One More Bit of Aviation History

Lawrence Sperry was known as quite a ladies’ man and had a penchant for wild parties — he was single, handsome and wealthy, a potent combination.  Even there, his autopilot had a role — and one day in November 1916 he demonstrated his trust in the system when he took a married socialite, Mrs. Waldo Polk, for a training flight offshore near Babylon, New York.  Turning over the controls to his autopilot, the two proceeded to engage in something of an aerial tryst.  Mrs. Polk’s husband was away in France volunteering for France as an ambulance driver during the war, leaving her “unattended” and, with the wealthy Lawrence Sperry close at hand, she decided to take up flying lessons.

The day didn’t end well when Sperry accidentally bumped the gyro platform while “involved” with Mrs. Polk.  The seaplane then flew a descending curve dictated by the misaligned gyro instead of staying on course.

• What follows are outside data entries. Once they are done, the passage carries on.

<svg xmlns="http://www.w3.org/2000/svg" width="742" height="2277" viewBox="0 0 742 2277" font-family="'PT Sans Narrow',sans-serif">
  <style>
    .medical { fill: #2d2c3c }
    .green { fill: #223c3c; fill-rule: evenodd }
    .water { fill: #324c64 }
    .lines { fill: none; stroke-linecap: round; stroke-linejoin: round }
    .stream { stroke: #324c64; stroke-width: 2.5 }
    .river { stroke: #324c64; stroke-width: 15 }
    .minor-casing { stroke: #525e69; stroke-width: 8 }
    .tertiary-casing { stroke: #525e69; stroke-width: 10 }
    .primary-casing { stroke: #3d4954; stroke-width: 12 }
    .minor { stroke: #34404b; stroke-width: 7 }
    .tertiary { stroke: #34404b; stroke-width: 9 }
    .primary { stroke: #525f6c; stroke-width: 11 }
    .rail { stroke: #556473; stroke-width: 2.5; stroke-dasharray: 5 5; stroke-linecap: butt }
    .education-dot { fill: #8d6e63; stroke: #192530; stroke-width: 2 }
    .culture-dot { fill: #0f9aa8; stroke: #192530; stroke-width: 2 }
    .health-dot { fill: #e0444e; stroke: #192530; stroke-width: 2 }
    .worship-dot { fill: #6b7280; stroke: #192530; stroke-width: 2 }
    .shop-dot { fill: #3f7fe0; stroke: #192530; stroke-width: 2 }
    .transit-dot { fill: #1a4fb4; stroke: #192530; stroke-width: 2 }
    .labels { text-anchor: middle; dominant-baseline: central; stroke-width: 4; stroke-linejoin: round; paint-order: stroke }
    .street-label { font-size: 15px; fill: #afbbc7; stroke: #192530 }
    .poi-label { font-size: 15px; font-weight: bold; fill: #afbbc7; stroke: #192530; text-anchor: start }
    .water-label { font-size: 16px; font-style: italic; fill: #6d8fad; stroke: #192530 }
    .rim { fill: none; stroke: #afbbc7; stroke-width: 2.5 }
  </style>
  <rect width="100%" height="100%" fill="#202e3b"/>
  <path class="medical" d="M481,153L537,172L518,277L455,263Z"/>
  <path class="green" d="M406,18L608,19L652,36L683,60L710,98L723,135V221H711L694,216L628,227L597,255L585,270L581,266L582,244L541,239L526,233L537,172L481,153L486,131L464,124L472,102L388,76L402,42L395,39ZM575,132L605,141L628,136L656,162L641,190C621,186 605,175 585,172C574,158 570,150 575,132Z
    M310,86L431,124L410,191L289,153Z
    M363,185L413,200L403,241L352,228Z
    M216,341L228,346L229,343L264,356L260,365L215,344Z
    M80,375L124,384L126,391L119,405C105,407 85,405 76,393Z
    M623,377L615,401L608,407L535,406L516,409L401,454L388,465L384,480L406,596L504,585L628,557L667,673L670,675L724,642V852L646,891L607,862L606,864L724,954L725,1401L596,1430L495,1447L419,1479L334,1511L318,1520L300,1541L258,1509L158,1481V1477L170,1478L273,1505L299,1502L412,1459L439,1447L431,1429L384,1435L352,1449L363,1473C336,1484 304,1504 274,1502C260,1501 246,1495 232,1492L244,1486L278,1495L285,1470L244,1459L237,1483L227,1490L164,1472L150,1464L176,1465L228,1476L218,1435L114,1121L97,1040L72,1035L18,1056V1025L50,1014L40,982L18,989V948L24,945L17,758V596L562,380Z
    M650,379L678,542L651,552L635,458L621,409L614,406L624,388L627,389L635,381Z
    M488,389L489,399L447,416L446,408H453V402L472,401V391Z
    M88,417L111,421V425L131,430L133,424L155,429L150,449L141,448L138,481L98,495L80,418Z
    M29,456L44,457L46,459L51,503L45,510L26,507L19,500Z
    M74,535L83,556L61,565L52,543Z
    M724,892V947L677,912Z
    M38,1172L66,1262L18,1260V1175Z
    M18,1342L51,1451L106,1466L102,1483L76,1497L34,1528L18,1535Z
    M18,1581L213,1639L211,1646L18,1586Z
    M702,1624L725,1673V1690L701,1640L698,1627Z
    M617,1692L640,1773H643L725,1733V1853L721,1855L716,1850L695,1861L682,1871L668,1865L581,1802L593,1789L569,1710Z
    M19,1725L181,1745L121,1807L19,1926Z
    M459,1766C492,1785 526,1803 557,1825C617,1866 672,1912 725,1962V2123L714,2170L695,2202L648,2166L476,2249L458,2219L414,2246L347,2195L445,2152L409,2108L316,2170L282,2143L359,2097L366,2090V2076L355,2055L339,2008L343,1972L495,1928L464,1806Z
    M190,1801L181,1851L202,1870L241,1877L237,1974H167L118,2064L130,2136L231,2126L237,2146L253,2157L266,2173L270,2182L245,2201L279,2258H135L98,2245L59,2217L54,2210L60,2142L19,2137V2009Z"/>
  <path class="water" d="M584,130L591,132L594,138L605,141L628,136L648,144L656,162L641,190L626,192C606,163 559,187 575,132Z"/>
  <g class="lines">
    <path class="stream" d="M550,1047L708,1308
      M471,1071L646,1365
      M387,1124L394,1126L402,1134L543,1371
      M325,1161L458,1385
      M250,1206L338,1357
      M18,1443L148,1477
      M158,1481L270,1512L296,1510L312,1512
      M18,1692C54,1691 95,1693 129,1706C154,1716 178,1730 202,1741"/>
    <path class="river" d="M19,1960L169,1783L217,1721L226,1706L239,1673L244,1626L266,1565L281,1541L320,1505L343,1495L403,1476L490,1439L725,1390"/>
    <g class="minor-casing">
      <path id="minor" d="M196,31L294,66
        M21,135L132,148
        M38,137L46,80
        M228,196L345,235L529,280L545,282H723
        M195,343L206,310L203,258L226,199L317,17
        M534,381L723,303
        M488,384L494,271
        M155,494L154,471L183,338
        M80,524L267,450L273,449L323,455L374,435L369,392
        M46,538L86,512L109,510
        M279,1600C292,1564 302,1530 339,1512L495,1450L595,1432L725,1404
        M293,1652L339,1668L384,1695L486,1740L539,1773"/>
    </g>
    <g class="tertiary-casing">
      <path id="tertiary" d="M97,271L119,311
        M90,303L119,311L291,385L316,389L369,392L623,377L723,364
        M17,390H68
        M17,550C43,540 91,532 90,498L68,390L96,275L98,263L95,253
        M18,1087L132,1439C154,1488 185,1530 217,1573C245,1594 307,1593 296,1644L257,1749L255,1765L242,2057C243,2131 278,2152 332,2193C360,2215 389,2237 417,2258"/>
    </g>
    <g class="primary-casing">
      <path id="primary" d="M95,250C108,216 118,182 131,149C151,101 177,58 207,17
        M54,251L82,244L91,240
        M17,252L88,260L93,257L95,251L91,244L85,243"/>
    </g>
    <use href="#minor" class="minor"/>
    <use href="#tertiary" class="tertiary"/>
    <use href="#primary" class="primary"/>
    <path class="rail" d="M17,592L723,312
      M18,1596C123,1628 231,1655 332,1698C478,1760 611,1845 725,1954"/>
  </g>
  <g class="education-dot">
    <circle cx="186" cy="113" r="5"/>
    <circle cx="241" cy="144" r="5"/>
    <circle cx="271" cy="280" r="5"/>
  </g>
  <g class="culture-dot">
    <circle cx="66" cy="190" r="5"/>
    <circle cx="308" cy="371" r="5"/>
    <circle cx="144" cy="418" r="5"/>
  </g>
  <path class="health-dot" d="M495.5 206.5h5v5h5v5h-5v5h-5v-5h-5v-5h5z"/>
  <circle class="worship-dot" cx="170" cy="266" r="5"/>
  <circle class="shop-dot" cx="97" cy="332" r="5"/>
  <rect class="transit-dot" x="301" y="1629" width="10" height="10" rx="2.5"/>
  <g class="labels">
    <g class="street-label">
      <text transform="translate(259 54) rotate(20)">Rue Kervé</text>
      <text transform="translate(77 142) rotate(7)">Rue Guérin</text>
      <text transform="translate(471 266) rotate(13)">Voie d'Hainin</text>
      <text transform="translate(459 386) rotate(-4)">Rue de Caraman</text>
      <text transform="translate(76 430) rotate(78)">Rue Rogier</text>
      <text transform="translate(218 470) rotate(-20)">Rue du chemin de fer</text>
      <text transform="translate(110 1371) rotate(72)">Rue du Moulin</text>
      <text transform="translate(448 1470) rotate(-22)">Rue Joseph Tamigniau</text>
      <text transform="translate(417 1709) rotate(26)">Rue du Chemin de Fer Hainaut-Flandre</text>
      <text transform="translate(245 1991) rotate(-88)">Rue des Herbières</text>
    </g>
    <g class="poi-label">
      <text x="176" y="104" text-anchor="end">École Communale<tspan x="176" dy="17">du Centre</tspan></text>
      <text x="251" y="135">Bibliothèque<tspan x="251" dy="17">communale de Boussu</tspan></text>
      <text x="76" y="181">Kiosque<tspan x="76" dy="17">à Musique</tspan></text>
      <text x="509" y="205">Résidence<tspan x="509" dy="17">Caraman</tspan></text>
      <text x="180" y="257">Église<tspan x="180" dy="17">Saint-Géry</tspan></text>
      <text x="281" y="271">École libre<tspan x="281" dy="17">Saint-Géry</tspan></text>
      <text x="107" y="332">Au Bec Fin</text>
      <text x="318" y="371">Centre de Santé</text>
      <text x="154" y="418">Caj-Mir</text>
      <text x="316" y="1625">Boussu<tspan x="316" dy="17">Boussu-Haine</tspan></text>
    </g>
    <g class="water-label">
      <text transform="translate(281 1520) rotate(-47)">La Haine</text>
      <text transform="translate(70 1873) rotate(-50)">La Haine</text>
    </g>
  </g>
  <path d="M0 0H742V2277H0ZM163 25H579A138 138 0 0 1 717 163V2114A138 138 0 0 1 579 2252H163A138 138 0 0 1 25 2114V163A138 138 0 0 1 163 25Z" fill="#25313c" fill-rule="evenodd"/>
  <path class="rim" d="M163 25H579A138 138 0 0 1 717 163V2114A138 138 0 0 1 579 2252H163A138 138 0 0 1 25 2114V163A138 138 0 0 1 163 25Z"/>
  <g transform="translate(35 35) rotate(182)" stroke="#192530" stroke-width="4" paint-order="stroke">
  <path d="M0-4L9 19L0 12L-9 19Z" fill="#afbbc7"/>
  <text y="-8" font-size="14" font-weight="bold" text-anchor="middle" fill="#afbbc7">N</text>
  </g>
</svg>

It crashed into the waters of the bay.  Luckily, two duck hunters were nearby and paddled over to rescue the naked pair.  Initially, Sperry maintained that the force of impact had ripped off their clothes.  However, his reputation as something of a playboy lead one tabloid to run the more accurate headline, “AERIAL PETTING – ENDS IN WETTING”.  Later, Sperry would confide to a friend that the story was accurate.  Mrs. Polk ultimately qualified for her pilot certificate — without any further autopilot incidents.


Today’s Aviation Trivia Question

How are gyroscopes used in space to control the spacecraft’s attitude relative to the Earth?

8 thoughts on “George the Autopilot

  1. David Wtlliams says:

    A fellow captain and I are doing a presentation in Europe discussing the pilot-aircraft interface as it relates to electronically controlled flight. Some industry experts believe that it will be the way of the future to decrease accidents (and lower the cost for pilots). We have driverless subway cars at Atlanta airport which people have no difficulty boarding to take them from arrival area to terminal to pick up their bags. As the population get more accustomed to remote-automated control of their transporter, the day may come when airliners, like drones will be remotely operated. That should be “safe enough” 98% of the time. So, what happens when that other 2% occurs? Money will tell as airlines drive down their operating costs to give passengers the cheapest fare possible, while getting them there “safe enough”
    David Williams
    Airline Capt (retired)

  2. Chuck Koran says:

    I had the understanding that the “George is Flying the Plane” was due to an employee of Sperry who installed and repaired many of the early gyroscope systems named George Stahlke. Could the reference to a person be right?

    1. HW says:

      Chuck —

      We have never heard that story before. If you find any more information about that, let us know.


  3. richard lacey says:

    George is the acronym for Gyro (e) Operated (r) Guidance Equipment. Similarly Radar is Radio Aid (to) Direction And Range

  4. Joseph Mitchener says:

    Putting together a talk on AI. Would like to see the dates for first use of various advances in autopilots. When did test pilots start relying on George when the shit hit the fan? Need dates.

  5. Adam Meredith says:

    My father, F.W. Meredith, always told people that it was after King George.

    However, as the principal designer, it is possible that he knew no more of the actual origin of this affectionate nickname than the present internet.

    Pilots were quite likely to have taken it from a less lofty source.